[Collected data]
*** Begin section ***

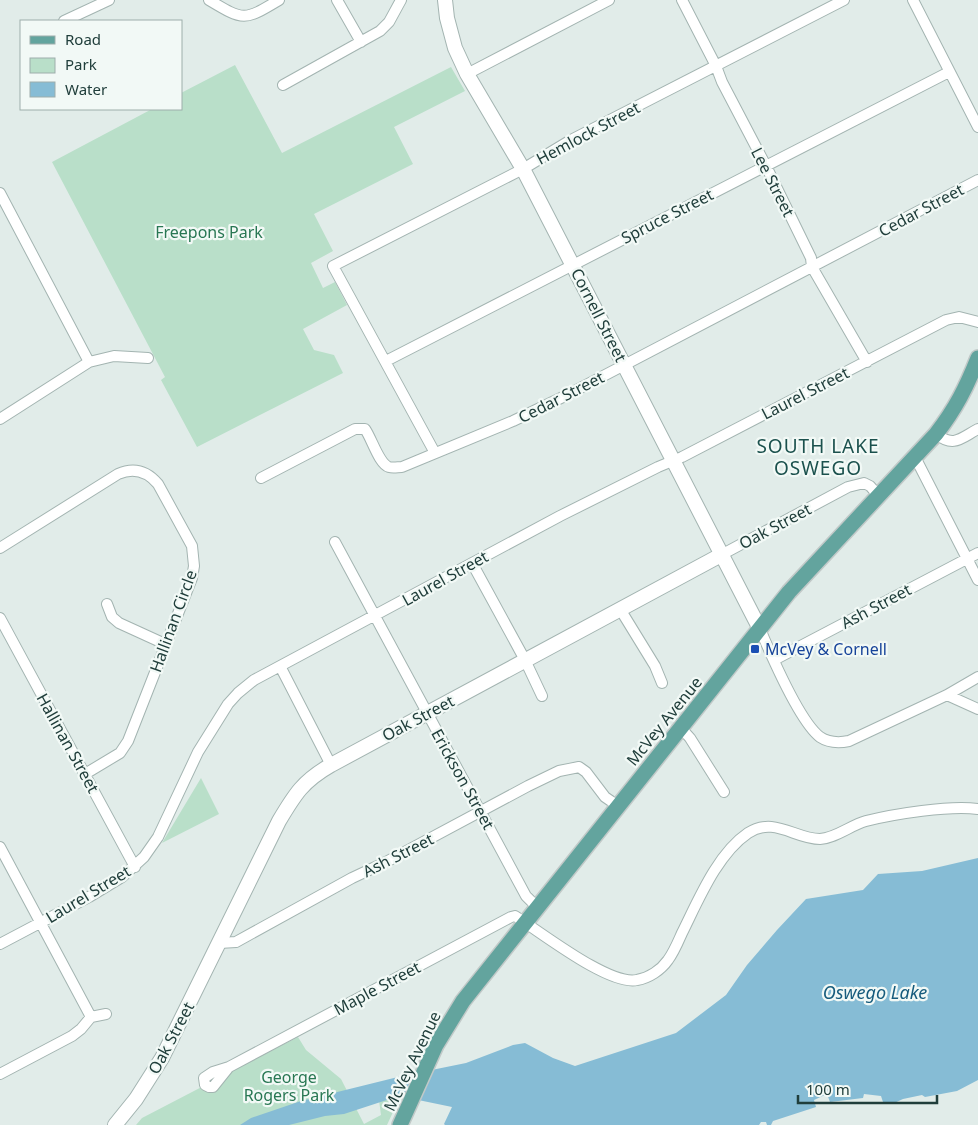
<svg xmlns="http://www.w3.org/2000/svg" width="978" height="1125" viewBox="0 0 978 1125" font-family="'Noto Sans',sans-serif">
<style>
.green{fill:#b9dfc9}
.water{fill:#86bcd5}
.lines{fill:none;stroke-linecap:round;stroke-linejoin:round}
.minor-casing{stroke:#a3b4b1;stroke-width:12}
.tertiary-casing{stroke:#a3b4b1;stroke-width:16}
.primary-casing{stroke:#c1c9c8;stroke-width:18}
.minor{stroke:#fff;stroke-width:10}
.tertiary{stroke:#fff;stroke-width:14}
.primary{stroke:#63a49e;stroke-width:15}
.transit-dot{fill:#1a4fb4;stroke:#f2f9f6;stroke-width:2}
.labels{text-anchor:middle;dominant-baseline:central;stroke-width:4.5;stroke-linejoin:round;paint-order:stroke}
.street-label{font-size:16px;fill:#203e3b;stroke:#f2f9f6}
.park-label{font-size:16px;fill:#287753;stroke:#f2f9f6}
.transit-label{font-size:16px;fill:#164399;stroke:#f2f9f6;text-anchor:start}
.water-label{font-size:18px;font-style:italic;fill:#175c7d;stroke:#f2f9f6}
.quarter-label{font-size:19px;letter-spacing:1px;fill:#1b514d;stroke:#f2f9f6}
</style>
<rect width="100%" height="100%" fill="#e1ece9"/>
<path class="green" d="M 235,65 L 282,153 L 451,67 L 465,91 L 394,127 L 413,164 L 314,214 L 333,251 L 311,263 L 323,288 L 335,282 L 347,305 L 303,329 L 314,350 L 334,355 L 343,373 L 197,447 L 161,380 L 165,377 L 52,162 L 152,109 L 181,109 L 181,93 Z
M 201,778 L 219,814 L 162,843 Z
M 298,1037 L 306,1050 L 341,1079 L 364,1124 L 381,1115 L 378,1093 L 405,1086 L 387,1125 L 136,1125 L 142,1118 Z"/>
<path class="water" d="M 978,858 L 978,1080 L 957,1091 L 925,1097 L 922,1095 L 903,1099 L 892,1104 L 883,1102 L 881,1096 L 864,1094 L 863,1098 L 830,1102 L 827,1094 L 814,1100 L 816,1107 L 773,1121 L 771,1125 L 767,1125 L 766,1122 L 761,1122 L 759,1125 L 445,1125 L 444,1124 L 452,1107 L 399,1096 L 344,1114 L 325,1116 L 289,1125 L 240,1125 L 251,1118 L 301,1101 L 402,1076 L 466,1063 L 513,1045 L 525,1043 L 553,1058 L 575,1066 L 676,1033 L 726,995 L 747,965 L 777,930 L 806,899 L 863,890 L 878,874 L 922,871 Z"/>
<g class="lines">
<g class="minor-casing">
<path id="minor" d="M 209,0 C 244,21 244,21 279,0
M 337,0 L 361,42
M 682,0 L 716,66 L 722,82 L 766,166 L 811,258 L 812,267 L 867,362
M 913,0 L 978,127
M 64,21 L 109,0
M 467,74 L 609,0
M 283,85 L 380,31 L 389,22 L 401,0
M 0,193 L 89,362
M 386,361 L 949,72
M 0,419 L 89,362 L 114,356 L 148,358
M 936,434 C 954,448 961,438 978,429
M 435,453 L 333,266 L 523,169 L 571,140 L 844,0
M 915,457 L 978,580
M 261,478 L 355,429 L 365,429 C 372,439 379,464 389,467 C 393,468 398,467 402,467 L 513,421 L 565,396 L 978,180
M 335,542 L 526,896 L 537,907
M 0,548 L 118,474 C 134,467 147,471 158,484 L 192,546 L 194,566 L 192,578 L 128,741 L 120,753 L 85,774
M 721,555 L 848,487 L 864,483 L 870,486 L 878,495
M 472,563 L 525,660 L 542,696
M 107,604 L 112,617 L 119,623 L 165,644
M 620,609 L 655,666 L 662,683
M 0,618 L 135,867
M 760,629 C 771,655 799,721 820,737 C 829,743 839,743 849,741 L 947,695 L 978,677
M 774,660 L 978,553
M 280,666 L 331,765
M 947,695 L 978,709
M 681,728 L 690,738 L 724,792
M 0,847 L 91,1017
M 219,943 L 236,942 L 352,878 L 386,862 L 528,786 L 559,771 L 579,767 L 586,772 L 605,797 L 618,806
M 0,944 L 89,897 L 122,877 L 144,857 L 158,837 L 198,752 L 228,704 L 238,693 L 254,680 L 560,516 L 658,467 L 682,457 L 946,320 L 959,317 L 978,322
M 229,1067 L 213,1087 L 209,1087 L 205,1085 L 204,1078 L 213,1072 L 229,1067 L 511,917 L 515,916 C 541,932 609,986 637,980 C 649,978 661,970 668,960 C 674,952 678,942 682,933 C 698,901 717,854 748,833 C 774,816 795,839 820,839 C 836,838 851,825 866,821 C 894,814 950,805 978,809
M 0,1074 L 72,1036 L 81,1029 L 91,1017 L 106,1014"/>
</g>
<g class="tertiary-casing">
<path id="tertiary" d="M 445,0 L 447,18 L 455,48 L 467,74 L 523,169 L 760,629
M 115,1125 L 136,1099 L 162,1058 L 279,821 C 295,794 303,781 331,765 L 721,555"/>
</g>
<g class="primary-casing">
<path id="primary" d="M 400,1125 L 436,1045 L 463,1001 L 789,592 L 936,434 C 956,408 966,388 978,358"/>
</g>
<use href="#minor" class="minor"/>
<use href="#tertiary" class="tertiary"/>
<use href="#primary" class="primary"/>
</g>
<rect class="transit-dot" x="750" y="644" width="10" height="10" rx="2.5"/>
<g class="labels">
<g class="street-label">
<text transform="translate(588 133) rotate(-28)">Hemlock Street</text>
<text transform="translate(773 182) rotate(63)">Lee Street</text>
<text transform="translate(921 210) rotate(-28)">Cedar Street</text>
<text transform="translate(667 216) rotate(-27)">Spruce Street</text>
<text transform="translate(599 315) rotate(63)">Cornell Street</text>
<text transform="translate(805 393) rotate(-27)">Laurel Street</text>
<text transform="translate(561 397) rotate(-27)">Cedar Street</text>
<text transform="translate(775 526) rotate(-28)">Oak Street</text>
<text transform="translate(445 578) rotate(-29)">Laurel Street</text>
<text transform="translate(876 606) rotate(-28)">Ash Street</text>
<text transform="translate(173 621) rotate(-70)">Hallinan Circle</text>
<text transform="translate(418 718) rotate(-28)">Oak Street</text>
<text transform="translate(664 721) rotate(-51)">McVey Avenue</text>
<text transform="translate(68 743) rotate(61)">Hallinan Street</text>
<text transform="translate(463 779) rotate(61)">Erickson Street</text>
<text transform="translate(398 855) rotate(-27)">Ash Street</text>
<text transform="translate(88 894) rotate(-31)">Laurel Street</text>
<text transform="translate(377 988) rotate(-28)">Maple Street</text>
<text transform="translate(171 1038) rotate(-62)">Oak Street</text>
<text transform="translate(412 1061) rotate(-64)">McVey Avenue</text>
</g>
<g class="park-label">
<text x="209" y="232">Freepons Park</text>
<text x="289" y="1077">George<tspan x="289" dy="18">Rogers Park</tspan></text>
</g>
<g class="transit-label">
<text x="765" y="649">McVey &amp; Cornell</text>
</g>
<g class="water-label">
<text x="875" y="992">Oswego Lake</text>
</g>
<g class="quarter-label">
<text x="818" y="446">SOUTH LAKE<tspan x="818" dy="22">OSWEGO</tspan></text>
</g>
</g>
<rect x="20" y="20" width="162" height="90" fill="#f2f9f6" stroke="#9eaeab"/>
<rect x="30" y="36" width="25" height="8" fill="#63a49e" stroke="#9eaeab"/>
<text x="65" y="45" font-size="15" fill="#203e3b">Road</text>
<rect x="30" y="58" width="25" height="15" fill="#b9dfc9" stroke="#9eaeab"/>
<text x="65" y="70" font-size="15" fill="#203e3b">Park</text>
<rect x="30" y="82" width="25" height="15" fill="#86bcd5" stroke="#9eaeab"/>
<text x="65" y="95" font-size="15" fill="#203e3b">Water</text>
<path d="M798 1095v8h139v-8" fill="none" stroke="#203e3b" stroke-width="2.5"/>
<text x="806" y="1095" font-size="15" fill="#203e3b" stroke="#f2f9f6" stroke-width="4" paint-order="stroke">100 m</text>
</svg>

*** End section ***

* **What you are asked to do**: Look over the entries for "order", then copy every line that includes that string.

* **Reply to the exercise**:
.labels{text-anchor:middle;dominant-baseline:central;stroke-width:4.5;stroke-linejoin:round;paint-order:stroke}
<text x="806" y="1095" font-size="15" fill="#203e3b" stroke="#f2f9f6" stroke-width="4" paint-order="stroke">100 m</text>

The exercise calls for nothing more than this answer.